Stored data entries
•••••
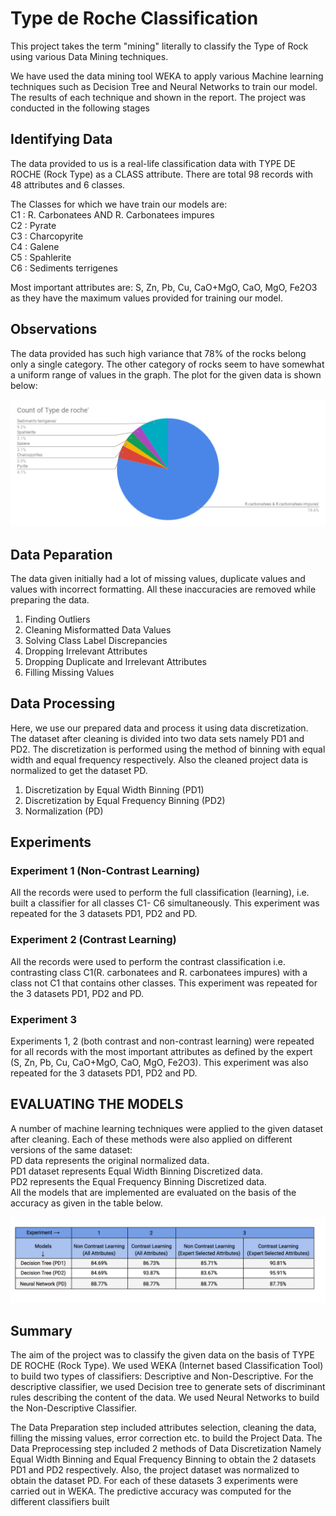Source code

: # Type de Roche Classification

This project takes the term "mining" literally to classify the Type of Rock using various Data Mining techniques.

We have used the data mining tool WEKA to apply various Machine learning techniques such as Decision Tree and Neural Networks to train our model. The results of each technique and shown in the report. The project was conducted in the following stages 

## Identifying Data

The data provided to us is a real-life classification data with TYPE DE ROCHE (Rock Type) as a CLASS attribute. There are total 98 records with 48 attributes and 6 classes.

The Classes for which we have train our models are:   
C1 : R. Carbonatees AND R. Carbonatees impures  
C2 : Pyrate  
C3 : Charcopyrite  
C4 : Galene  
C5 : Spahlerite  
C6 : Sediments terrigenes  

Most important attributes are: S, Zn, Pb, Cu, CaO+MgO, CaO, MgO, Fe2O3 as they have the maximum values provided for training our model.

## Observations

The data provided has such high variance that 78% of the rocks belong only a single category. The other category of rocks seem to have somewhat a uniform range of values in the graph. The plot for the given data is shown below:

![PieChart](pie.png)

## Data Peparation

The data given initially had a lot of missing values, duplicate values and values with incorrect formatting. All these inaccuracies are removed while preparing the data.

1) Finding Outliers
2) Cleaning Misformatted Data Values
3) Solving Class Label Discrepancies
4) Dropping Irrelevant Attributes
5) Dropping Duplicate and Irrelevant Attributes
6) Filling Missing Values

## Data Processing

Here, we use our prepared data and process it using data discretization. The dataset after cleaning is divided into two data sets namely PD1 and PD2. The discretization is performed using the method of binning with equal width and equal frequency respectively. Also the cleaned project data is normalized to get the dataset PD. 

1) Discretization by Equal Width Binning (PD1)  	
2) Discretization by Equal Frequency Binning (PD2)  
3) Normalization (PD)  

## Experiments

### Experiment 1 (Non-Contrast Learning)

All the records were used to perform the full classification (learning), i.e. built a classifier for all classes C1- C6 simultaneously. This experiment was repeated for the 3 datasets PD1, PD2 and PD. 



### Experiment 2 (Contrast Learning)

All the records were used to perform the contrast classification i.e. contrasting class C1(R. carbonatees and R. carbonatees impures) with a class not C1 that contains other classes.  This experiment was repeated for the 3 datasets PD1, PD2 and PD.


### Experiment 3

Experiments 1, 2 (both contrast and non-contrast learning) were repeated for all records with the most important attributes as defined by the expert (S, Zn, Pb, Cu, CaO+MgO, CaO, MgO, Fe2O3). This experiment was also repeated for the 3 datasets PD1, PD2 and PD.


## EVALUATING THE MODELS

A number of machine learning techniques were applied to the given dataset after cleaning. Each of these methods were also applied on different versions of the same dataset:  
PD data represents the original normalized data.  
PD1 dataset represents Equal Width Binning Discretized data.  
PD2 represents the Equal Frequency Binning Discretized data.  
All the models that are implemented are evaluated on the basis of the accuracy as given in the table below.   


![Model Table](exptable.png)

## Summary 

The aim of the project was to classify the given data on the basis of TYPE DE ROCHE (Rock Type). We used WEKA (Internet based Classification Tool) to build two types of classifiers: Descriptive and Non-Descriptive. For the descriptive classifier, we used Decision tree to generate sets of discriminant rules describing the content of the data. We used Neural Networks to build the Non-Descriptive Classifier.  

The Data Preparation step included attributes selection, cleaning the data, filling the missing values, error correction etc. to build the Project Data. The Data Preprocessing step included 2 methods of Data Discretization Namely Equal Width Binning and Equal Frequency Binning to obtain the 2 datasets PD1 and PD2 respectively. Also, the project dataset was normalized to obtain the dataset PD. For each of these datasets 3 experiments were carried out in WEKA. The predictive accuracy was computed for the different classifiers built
•••••
> _Exercise directions_:
When you copy the entries above, keep every word exactly and omit the images.

> _Task answer_:
Source code

: # Type de Roche Classification

This project takes the term "mining" literally to classify the Type of Rock using various Data Mining techniques.

We have used the data mining tool WEKA to apply various Machine learning techniques such as Decision Tree and Neural Networks to train our model. The results of each technique and shown in the report. The project was conducted in the following stages 

## Identifying Data

The data provided to us is a real-life classification data with TYPE DE ROCHE (Rock Type) as a CLASS attribute. There are total 98 records with 48 attributes and 6 classes.

The Classes for which we have train our models are:   
C1 : R. Carbonatees AND R. Carbonatees impures  
C2 : Pyrate  
C3 : Charcopyrite  
C4 : Galene  
C5 : Spahlerite  
C6 : Sediments terrigenes  

Most important attributes are: S, Zn, Pb, Cu, CaO+MgO, CaO, MgO, Fe2O3 as they have the maximum values provided for training our model.

## Observations

The data provided has such high variance that 78% of the rocks belong only a single category. The other category of rocks seem to have somewhat a uniform range of values in the graph. The plot for the given data is shown below:

![PieChart](pie.png)

## Data Peparation

The data given initially had a lot of missing values, duplicate values and values with incorrect formatting. All these inaccuracies are removed while preparing the data.

1) Finding Outliers
2) Cleaning Misformatted Data Values
3) Solving Class Label Discrepancies
4) Dropping Irrelevant Attributes
5) Dropping Duplicate and Irrelevant Attributes
6) Filling Missing Values

## Data Processing

Here, we use our prepared data and process it using data discretization. The dataset after cleaning is divided into two data sets namely PD1 and PD2. The discretization is performed using the method of binning with equal width and equal frequency respectively. Also the cleaned project data is normalized to get the dataset PD. 

1) Discretization by Equal Width Binning (PD1)  	
2) Discretization by Equal Frequency Binning (PD2)  
3) Normalization (PD)  

## Experiments

### Experiment 1 (Non-Contrast Learning)

All the records were used to perform the full classification (learning), i.e. built a classifier for all classes C1- C6 simultaneously. This experiment was repeated for the 3 datasets PD1, PD2 and PD. 



### Experiment 2 (Contrast Learning)

All the records were used to perform the contrast classification i.e. contrasting class C1(R. carbonatees and R. carbonatees impures) with a class not C1 that contains other classes.  This experiment was repeated for the 3 datasets PD1, PD2 and PD.


### Experiment 3

Experiments 1, 2 (both contrast and non-contrast learning) were repeated for all records with the most important attributes as defined by the expert (S, Zn, Pb, Cu, CaO+MgO, CaO, MgO, Fe2O3). This experiment was also repeated for the 3 datasets PD1, PD2 and PD.


## EVALUATING THE MODELS

A number of machine learning techniques were applied to the given dataset after cleaning. Each of these methods were also applied on different versions of the same dataset:  
PD data represents the original normalized data.  
PD1 dataset represents Equal Width Binning Discretized data.  
PD2 represents the Equal Frequency Binning Discretized data.  
All the models that are implemented are evaluated on the basis of the accuracy as given in the table below.   


![Model Table](exptable.png)

## Summary 

The aim of the project was to classify the given data on the basis of TYPE DE ROCHE (Rock Type). We used WEKA (Internet based Classification Tool) to build two types of classifiers: Descriptive and Non-Descriptive. For the descriptive classifier, we used Decision tree to generate sets of discriminant rules describing the content of the data. We used Neural Networks to build the Non-Descriptive Classifier.  

The Data Preparation step included attributes selection, cleaning the data, filling the missing values, error correction etc. to build the Project Data. The Data Preprocessing step included 2 methods of Data Discretization Namely Equal Width Binning and Equal Frequency Binning to obtain the 2 datasets PD1 and PD2 respectively. Also, the project dataset was normalized to obtain the dataset PD. For each of these datasets 3 experiments were carried out in WEKA. The predictive accuracy was computed for the different classifiers built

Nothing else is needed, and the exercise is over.